RHB Research

Kossan Rubber Industries - Outlook Remains Bright

kiasutrader
Publish date: Fri, 21 Nov 2014, 09:38 AM

We keep our BUY recommendation and  TP  of  MYR5.12 (12.8% upside, 17x  FY15F  P/E).  9M14  earnings  came  in  weaker  than  expected  due to lower contributions from all divisions, but we see  a  bright outlook for FY15  when  its  new  lines  commence  operations.  Kossan  declared  a dividend  of  3.5 sen  in  the quarter under review. We  remain positive on the company’s future growth prospects.

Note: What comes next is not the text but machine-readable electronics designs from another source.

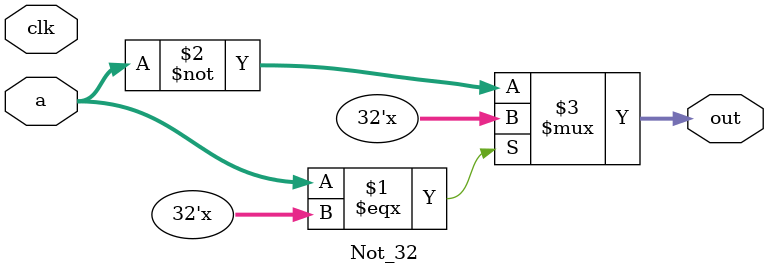
<source format=v>
module And_32(a , b , out , clk);							//working non-pipelined

	input [31:0] a , b;
	input clk;

	output [31:0] out;

	wire [31:0] out;

	assign out = (a === 32'bz) ? 32'bz : a&b;

endmodule // And_32

module Or_32(a , b , out , clk);							//working non-pipelined

	input [31:0] a , b;
	input clk;

	output [31:0] out;

	wire [31:0] out;

	assign out = (a === 32'bz) ? 32'bz : a|b;

endmodule // Or_32

module Xor_32(a , b , out , clk);							//working non-pipelined

	input [31:0] a , b;
	input clk;

	output [31:0] out;

	wire [31:0] out;

	assign out = (a === 32'bz) ? 32'bz : a^b;

endmodule // Xor_32

module Nand_32(a , b , out , clk);							//working non-pipelined

	input [31:0] a , b;
	input clk;

	output [31:0] out;

	wire [31:0] out;
	wire [31:0] temp;

	assign temp = a&b;
	assign out = (a === 32'bz) ? 32'bz : a~&b;										//try assign out = a ~& b;

endmodule // Nand_32

module Nor_32(a , b , out , clk);							//working non-pipelined

	input [31:0] a , b;
	input clk;

	output [31:0] out;

	wire [31:0] out;
	wire [31:0] temp;

	assign temp = a|b;
	assign out = (a === 32'bz) ? 32'bz : a~|b;										//try assign out = a ~| b;

endmodule // Nor_32

module Xnor_32(a , b , out , clk);							//working non-pipelined

	input [31:0] a , b;
	input clk;

	output [31:0] out;

	wire [31:0] out;
	wire [31:0] temp;

	assign temp = a^b;
	assign out = (a === 32'bz) ? 32'bz : a~^b;										//try assign out = a ~^ b;

endmodule // Xnor_32

module Not_32(a , out , clk);								//working - non pipelined

	input [31:0] a;
	input clk;

	output [31:0] out;

	wire [31:0] out;

	assign out = (a === 32'bz) ? 32'bz : ~a;										//try !a if ~a does not work

endmodule // Not_32

/*module tb();

	reg [31:0]a , b;
	reg clk;

	wire [31:0] out1 , out2 , out3 , out4 , out5 , out6 , out7 , out8;

	And_32 And(a , b , out1 , clk);

	Or_32 Or(a , b , out2 , clk);

	Xor_32 Xor(a , b , out3 , clk);

	Nand_32 Nand(a , b , out4 , clk);

	Nor_32 Nor(a , b , out5 , clk);

	Xnor_32 Xnor(a , b , out6 , clk);

	Not_32 Na(a , out7 , clk);

	Not_32 Nb(b , out8 , clk);

	initial begin

		clk = 1'b0;

	end

	initial begin

		#2

		a = 32'b00110011001100110011001100110011;
		b = 32'b11001100110011001100110011001100;

		#2

		a = 32'b11111111111111111111111111111111;
		b = 32'b11110000111100001111000011110000;

		#2

		a = 32'b01010101010101010101010101010101;
		b = 32'b10101010101010101010101010101010;

		#2

		a = 32'b00000000000000000000000000000000;
		b = 32'b11111111000000001111111100000000;

	end

	initial begin

		$monitor($time,"  a = %b , b = %b \n and = %b\nor = %b\nxor = %b\nnand = %b\nnor = %b\nxnor = %b\nnot a = %b\nnot b = %b\n\n" , a , b , out1 , out2 , out3 , out4 , out5 , out6 , out7 , out8);
		/*$monitor($time,"  a = %b , b = %b , out2 = %b\n" , a , b , out2);
		$monitor($time,"  a = %b , b = %b , out3 = %b\n" , a , b , out3);
		$monitor($time,"  a = %b , b = %b , out4 = %b\n" , a , b , out4);
		$monitor($time,"  a = %b , b = %b , out5 = %b\n" , a , b , out5);
		$monitor($time,"  a = %b , b = %b , out6 = %b\n" , a , b , out6);
		$monitor($time,"  a = %b , b = %b , out7 = %b\n" , a , b , out7);
		$monitor($time,"  a = %b , b = %b , out8 = %b\n" , a , b , out8);*/

	/*end

endmodule*/

</source>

Slower growth.  Kossan  Rubber Industries’ (Kossan) 9M14 net  profit  of MYR105.8m  (+3.7%  YoY)  came  in  weaker  than  our  and  consensus expectations, at 63% and 65% of the respective full-year forecasts. This was  attributed  to  lower-than-expected  sales  (-2%  YoY)  from  the technical  rubber  division  due  to  lower  exports  of  industrial  and automotive parts, although the  sales of  infrastructure  products together with  marine  and  dock  fenders  remained  strong.  Lower  average  selling prices  (ASPs)  in  the  gloves  division  due  to  lower  raw  material  pricesoffset higher  sales volume (+5.5% YoY for 3Q14).  As for  its clean-room division,  higher  operating  expenses  incurred  from  the  expansion  of  its clean-room  facilities  in  China  coupled  with  higher  staff  costs  led  to  a decline in earnings contribution. 

Outlook.  We  learnt  that  Kossan  is  currently  ramping  up its  production volume – Plant 1 is currently running at full capacity, while Plants 2 and 3 are expected to commence commercial production in Nov 2014 and Jan 2015  respectively.  Coupled  with  its  cost-control  measures  to  improve production  efficiency,  we  remain  positive  on  the  company’s  future earnings prospects. The technical rubber products division is expected to pick  up  when  supply  to  the  mass  rapid  transit  (MRT)  projects  starts,while  the  clean-room  division  is  set  to  improve  since  the  expansion investment has been completed.

Maintain  BUY.  We  trim  our  FY14  earnings  forecast  by  6%  as  full contribution from  its new plants has yet to come in, and keep our FY15 forecast unchanged. Maintain BUY with  an  unchanged TP  of  MYR5.12, based on a 17x FY15F P/E, at a  discount to Hartalega Holdings’ (HART MK, BUY, TP: MYR7.50) 21x. However, we think this is justifiable noting that Hartalega fetches a better net profit margin of  20% vs Kossan’s 11-12%,  given  the  former’s  superior  operating  efficiency  and  greater emphasis on nitrile glove production.